**Listed records:**

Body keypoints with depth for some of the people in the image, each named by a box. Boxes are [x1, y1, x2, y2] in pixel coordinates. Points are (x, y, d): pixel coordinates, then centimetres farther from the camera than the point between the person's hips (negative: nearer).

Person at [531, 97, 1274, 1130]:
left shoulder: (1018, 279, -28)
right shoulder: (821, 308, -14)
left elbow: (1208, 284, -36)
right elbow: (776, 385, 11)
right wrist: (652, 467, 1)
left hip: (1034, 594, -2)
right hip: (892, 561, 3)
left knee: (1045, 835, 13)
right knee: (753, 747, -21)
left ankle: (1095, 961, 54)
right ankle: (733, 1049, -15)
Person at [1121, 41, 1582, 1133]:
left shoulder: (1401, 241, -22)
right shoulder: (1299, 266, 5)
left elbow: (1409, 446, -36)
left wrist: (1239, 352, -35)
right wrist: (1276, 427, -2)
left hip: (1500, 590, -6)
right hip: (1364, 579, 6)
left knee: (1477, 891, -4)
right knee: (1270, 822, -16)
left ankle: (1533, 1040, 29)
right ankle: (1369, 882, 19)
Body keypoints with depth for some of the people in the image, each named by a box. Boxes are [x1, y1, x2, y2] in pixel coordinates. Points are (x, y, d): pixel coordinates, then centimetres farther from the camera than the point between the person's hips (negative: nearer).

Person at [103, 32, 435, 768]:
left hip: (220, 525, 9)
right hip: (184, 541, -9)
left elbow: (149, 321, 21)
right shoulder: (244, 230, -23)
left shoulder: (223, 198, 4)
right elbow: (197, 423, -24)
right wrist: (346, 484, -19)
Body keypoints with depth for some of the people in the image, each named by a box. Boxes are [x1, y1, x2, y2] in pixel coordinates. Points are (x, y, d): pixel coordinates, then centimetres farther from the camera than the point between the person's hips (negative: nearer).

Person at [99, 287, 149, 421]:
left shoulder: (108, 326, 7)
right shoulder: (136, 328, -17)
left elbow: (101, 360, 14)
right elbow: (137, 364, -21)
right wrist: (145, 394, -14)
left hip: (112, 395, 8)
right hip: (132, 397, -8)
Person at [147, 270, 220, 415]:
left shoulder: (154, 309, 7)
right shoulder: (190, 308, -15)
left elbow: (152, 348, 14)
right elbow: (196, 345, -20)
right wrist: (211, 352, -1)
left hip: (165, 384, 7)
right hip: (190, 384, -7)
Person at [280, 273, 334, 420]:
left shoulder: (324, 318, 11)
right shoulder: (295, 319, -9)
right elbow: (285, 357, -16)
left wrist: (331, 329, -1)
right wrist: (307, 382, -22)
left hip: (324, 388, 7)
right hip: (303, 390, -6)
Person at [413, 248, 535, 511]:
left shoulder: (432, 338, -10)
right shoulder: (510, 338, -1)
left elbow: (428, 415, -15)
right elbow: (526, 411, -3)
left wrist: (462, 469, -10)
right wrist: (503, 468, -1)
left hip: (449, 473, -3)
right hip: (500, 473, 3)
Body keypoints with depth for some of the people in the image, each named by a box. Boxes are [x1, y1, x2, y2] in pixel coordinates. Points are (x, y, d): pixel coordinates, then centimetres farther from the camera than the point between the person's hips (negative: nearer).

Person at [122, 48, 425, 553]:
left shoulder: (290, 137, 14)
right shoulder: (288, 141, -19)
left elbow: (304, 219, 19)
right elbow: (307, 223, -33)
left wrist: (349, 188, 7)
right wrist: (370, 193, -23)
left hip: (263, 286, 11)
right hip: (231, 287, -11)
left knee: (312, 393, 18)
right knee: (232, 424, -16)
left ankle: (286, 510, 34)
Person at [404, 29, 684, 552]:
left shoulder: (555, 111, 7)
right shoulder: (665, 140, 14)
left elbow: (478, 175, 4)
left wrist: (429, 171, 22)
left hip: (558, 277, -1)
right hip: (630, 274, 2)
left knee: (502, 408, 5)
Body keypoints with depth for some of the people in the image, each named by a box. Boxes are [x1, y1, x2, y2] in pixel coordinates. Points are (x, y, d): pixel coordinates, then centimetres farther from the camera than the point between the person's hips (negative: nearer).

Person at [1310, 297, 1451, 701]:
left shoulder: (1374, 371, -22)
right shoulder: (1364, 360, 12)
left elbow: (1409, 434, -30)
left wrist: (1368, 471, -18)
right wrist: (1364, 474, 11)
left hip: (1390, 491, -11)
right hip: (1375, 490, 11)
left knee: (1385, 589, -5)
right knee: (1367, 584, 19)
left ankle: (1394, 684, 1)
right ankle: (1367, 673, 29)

**Task directions:**
Rewrite all of the material above, replacing every "centimetres" with "centimeters" and leaving everything else unchanged.

**Completed task:**
Body keypoints with depth for some of the people in the image, each named by a box. Boxes are [x1, y1, x2, y2] in pixel coordinates. Points are (x, y, d): pixel coordinates, then centimeters farther from the camera than the point between the person's hips (negative: nearer).

Person at [531, 97, 1274, 1130]:
left shoulder: (1018, 279, -28)
right shoulder: (821, 308, -14)
left elbow: (1208, 284, -36)
right elbow: (776, 385, 11)
right wrist: (652, 467, 1)
left hip: (1034, 594, -2)
right hip: (892, 561, 3)
left knee: (1045, 835, 13)
right knee: (753, 747, -21)
left ankle: (1095, 961, 54)
right ankle: (733, 1049, -15)
Person at [1121, 41, 1582, 1133]:
left shoulder: (1401, 241, -22)
right shoulder: (1299, 266, 5)
left elbow: (1409, 446, -36)
left wrist: (1239, 352, -35)
right wrist: (1276, 427, -2)
left hip: (1500, 590, -6)
right hip: (1364, 579, 6)
left knee: (1477, 891, -4)
right knee: (1270, 822, -16)
left ankle: (1533, 1040, 29)
right ankle: (1369, 882, 19)
Body keypoints with depth for some of the people in the image, each named by a box. Boxes are [x1, y1, x2, y2] in pixel coordinates. Points are (x, y, d): pixel coordinates, then centimeters farther from the camera than the point between the person's hips (negative: nearer).

Person at [103, 32, 435, 768]:
left hip: (220, 525, 9)
right hip: (184, 541, -9)
left elbow: (149, 321, 21)
right shoulder: (244, 230, -23)
left shoulder: (223, 198, 4)
right elbow: (197, 423, -24)
right wrist: (346, 484, -19)
Body keypoints with depth for some of the people in the image, each named by a box. Boxes are [x1, y1, x2, y2] in pixel coordinates. Points are (x, y, d): pixel coordinates, then centimeters farther from the camera than the point between the person's hips (negative: nearer).

Person at [99, 287, 149, 421]:
left shoulder: (108, 326, 7)
right shoulder: (136, 328, -17)
left elbow: (101, 360, 14)
right elbow: (137, 364, -21)
right wrist: (145, 394, -14)
left hip: (112, 395, 8)
right hip: (132, 397, -8)
Person at [147, 270, 220, 415]:
left shoulder: (154, 309, 7)
right shoulder: (190, 308, -15)
left elbow: (152, 348, 14)
right elbow: (196, 345, -20)
right wrist: (211, 352, -1)
left hip: (165, 384, 7)
right hip: (190, 384, -7)
Person at [280, 273, 334, 420]:
left shoulder: (324, 318, 11)
right shoulder: (295, 319, -9)
right elbow: (285, 357, -16)
left wrist: (331, 329, -1)
right wrist: (307, 382, -22)
left hip: (324, 388, 7)
right hip: (303, 390, -6)
Person at [413, 248, 535, 511]:
left shoulder: (432, 338, -10)
right shoulder: (510, 338, -1)
left elbow: (428, 415, -15)
right elbow: (526, 411, -3)
left wrist: (462, 469, -10)
right wrist: (503, 468, -1)
left hip: (449, 473, -3)
right hip: (500, 473, 3)
Body keypoints with depth for some of the people in the image, each named by a box. Boxes are [x1, y1, x2, y2] in pixel coordinates. Points are (x, y, d): pixel coordinates, then centimeters farther from the camera than the point between the person's hips (negative: nearer).

Person at [122, 48, 425, 553]:
left shoulder: (290, 137, 14)
right shoulder: (288, 141, -19)
left elbow: (304, 219, 19)
right elbow: (307, 223, -33)
left wrist: (349, 188, 7)
right wrist: (370, 193, -23)
left hip: (263, 286, 11)
right hip: (231, 287, -11)
left knee: (312, 393, 18)
right knee: (232, 424, -16)
left ankle: (286, 510, 34)
Person at [404, 29, 684, 552]:
left shoulder: (555, 111, 7)
right shoulder: (665, 140, 14)
left elbow: (478, 175, 4)
left wrist: (429, 171, 22)
left hip: (558, 277, -1)
right hip: (630, 274, 2)
left knee: (502, 408, 5)
Body keypoints with depth for some of the people in the image, each named by a box. Boxes are [x1, y1, x2, y2] in pixel coordinates. Points are (x, y, d): pixel coordinates, then centimeters farther from the camera than the point between the person's hips (negative: nearer).

Person at [1310, 297, 1451, 701]:
left shoulder: (1374, 371, -22)
right shoulder: (1364, 360, 12)
left elbow: (1409, 434, -30)
left wrist: (1368, 471, -18)
right wrist: (1364, 474, 11)
left hip: (1390, 491, -11)
right hip: (1375, 490, 11)
left knee: (1385, 589, -5)
right knee: (1367, 584, 19)
left ankle: (1394, 684, 1)
right ankle: (1367, 673, 29)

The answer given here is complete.